Außerdem sprechen mehrere Frauen und Männer zum ersten Mal in ausführlichen Interviews über den Alltag und ihre persönlichen Geschichten. Aus den seltsam ferngesteuert wirkenden Sekten-Anhängern, die ab und zu in Fernsehberichten zu sehen waren, werden Menschen aus Fleisch und Blut, deren Schilderungen erst die Dimension der Gewaltherrschaft nachvollziehbar machen.
Wie Esther Müller, die im Alter von fünf Jahren von ihren Eltern getrennt wurde. Die als Mädchen nächtelang von Schäfer verhört wurde. Die als Krankenschwester im Kolonie-eigenen Krankenhaus arbeitete und wenigstens dort im Umgang mit kranken Kindern aus der Umgebung etwas Zuneigung erlebte. Sonst war jede Berührung verboten. Heute sagt sie: „Ich weiß gar nicht, ob ich meine Mutter jemals umarmt habe.“ Oder wie Willi Malessa. Irgendwann greift er unter das Sofa, auf dem er sitzt, und holt einen dicken, langen Stock hervor. Er nennt ihn sein „privates Museum“: „Das ist das einzige Teil, das erklären kann, warum man alles aushält, was da so passiert.“
Malessa war schon als kleiner Junge in Deutschland von Schäfer missbraucht worden und gehörte mit elf Jahren zu den Ersten, die nach Chile flogen, um die Kolonie zu errichten. Als Erwachsener wurde er Bauleiter des Goldbergwerks. Er und Edeltraud Bohnau, die ebenfalls in der Kolonie aufgewachsen war, durften sogar heiraten. Allerdings wurden ihnen die beiden Kinder nach der Geburt ebenfalls entzogen. Über das Wiedersehen Jahre später sagt Edeltraud Bohnau: „Erstmal haben sie gefragt, was Eltern sind.“
Willi Malessa verliert im Film nur einmal die Fassung: als er berichtet, wie er auf Anweisung Schäfers die Leichen der chilenischen Oppositionellen ausgrub, die während der Pinochet-Diktatur von der Geheimpolizei und offenbar auch von Schäfers Vertrauten in der Kolonie gefoltert und ermordet wurden. Ihre Leichen seien verbrannt und die Asche im Fluss verstreut worden, heißt es.
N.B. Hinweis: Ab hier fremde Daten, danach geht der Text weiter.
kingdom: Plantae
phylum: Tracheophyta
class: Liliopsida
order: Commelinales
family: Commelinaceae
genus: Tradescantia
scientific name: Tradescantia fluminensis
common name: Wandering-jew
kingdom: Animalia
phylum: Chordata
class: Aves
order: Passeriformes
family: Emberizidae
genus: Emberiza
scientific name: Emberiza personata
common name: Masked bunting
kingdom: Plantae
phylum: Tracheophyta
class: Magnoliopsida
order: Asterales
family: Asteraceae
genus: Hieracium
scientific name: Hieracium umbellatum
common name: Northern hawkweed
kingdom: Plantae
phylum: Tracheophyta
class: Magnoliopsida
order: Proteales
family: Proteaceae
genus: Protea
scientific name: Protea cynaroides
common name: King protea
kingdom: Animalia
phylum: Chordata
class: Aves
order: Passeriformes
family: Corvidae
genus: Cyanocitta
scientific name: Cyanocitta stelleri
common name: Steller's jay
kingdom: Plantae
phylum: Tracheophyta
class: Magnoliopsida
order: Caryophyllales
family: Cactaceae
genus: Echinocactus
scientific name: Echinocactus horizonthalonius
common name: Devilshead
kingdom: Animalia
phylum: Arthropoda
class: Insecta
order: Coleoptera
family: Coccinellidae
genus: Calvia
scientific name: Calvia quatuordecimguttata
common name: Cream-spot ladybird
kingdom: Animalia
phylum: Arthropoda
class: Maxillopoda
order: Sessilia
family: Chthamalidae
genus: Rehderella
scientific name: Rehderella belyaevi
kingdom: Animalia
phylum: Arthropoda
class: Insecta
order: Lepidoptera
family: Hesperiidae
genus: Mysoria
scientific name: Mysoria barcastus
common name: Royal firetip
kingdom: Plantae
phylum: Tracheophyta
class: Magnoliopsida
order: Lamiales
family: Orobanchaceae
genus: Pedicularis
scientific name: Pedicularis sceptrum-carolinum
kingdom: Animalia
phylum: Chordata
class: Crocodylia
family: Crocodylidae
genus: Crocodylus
Mit Kurt Schnellenkamp (mittlerweile verstorben) und Karl van den Berg äußern sich auch Vertraute Schäfers, die beide von chilenischen Gerichten verurteilt wurden. Außerdem vor der Kamera: überlebende Chilenen, die dort Opfer der Folter oder als Kinder missbraucht wurden. Und Wolfgang Kneese, der bereits nach seiner Flucht 1966 dafür sorgte, dass die damaligen Zustände in der Kolonie öffentlich bekannt wurden.
Doch dank Schäfers guter Kontakte zu den chilenischen Behörden und eines konstanten Wegschauens der deutschen Politik existierte die als wohltätiger Verein getarnte Kolonie noch Jahrzehnte weiter. Paul Schäfer und seine Spießgesellen produzierten und handelten auch mit Waffen, organisierten gar für die Diktatur Ausrüstung für eine biologische Kriegsführung. Ein „Reich des Horrors“, wie es zu Beginn etwas plakativ aber zutreffend heißt. Die imposante Doku-Serie entlarvt die Propaganda der Kolonie und enthüllt das beschämende Versagen der Politik.